• **JOB ITEM**
Return, from the lines below, each one that includes the word "开放数据源".
(SOURCE MATERIAL)
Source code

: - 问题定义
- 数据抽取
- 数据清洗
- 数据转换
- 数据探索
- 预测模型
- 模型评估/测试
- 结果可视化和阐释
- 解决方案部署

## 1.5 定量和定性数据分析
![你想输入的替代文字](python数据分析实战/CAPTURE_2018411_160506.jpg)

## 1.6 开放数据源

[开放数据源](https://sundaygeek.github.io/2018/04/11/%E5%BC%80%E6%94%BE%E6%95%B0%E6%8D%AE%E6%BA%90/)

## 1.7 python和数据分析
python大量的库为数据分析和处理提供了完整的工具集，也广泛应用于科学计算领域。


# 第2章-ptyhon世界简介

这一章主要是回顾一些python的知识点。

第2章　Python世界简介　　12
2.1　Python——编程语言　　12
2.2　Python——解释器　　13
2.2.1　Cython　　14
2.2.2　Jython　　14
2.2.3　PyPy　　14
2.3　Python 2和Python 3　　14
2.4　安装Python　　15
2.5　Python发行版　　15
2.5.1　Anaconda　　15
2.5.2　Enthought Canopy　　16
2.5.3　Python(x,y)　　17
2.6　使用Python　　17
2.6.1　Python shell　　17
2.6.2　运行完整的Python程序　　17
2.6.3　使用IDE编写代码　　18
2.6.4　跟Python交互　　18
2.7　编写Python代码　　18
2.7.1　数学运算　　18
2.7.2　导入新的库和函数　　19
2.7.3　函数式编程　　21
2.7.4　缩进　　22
(End SOURCE MATERIAL)
• **SOLUTION TO THIS EXERCISE**
## 1.6 开放数据源
[开放数据源](https://sundaygeek.github.io/2018/04/11/%E5%BC%80%E6%94%BE%E6%95%B0%E6%8D%AE%E6%BA%90/)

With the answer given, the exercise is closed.